═════ DATASET EXCERPTS ═════

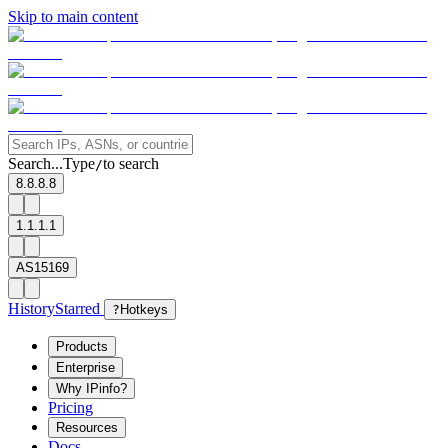
Skip to main content
Search...
Type
to search
/
8.8.8.8
1.1.1.1
AS15169
History
Starred
?
Hotkeys
Products
Enterprise
Why IPinfo?
Pricing
Resources
Docs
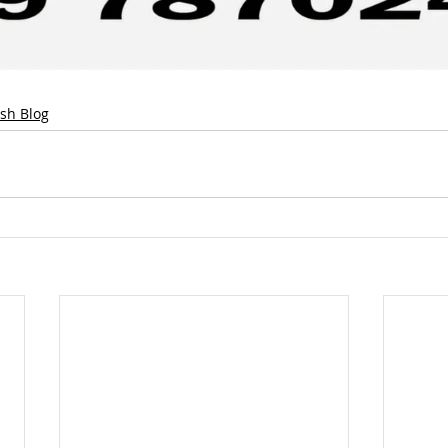
ish Blog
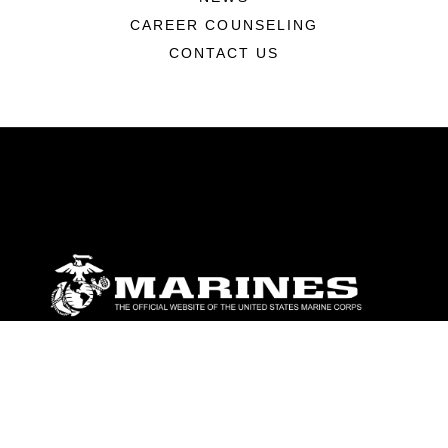
CAREER COUNSELING
CONTACT US
ABOUT
Units
News
Photos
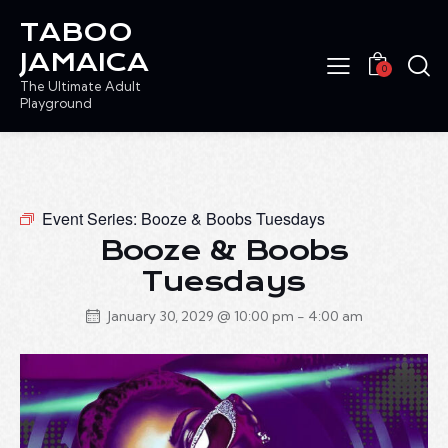
TABOO
JAMAICA
0
The Ultimate Adult
Playground
Event Series:
Booze & Boobs Tuesdays
Booze & Boobs
Tuesdays
January 30, 2029 @ 10:00 pm
-
4:00 am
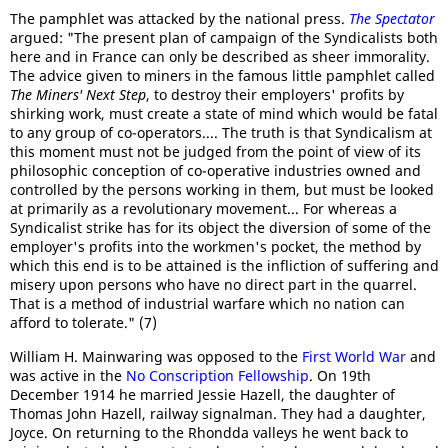
The pamphlet was attacked by the national press.
The Spectator
argued: "The present plan of campaign of the Syndicalists both
here and in France can only be described as sheer immorality.
The advice given to miners in the famous little pamphlet called
The Miners' Next Step
, to destroy their employers' profits by
shirking work, must create a state of mind which would be fatal
to any group of co-operators.... The truth is that Syndicalism at
this moment must not be judged from the point of view of its
philosophic conception of co-operative industries owned and
controlled by the persons working in them, but must be looked
at primarily as a revolutionary movement... For whereas a
Syndicalist strike has for its object the diversion of some of the
employer's profits into the workmen's pocket, the method by
which this end is to be attained is the infliction of suffering and
misery upon persons who have no direct part in the quarrel.
That is a method of industrial warfare which no nation can
afford to tolerate." (7)
William H. Mainwaring was opposed to the
First World War
and
was active in the
No Conscription Fellowship
. On 19th
December 1914 he married Jessie Hazell, the daughter of
Thomas John Hazell, railway signalman. They had a daughter,
Joyce. On returning to the Rhondda valleys he went back to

═════

* _ASSIGNED TASK_: Print every record exactly without the images.

* _RESPONSE TO THE EXERCISE_:
Skip to main content
Search...
Type
to search
/
8.8.8.8
1.1.1.1
AS15169
History
Starred
?
Hotkeys
Products
Enterprise
Why IPinfo?
Pricing
Resources
Docs
ish Blog
CAREER COUNSELING
CONTACT US
ABOUT
Units
News
Photos
TABOO
JAMAICA
0
The Ultimate Adult
Playground
Event Series:
Booze & Boobs Tuesdays
Booze & Boobs
Tuesdays
January 30, 2029 @ 10:00 pm
-
4:00 am
The pamphlet was attacked by the national press.
The Spectator
argued: "The present plan of campaign of the Syndicalists both
here and in France can only be described as sheer immorality.
The advice given to miners in the famous little pamphlet called
The Miners' Next Step
, to destroy their employers' profits by
shirking work, must create a state of mind which would be fatal
to any group of co-operators.... The truth is that Syndicalism at
this moment must not be judged from the point of view of its
philosophic conception of co-operative industries owned and
controlled by the persons working in them, but must be looked
at primarily as a revolutionary movement... For whereas a
Syndicalist strike has for its object the diversion of some of the
employer's profits into the workmen's pocket, the method by
which this end is to be attained is the infliction of suffering and
misery upon persons who have no direct part in the quarrel.
That is a method of industrial warfare which no nation can
afford to tolerate." (7)
William H. Mainwaring was opposed to the
First World War
and
was active in the
No Conscription Fellowship
. On 19th
December 1914 he married Jessie Hazell, the daughter of
Thomas John Hazell, railway signalman. They had a daughter,
Joyce. On returning to the Rhondda valleys he went back to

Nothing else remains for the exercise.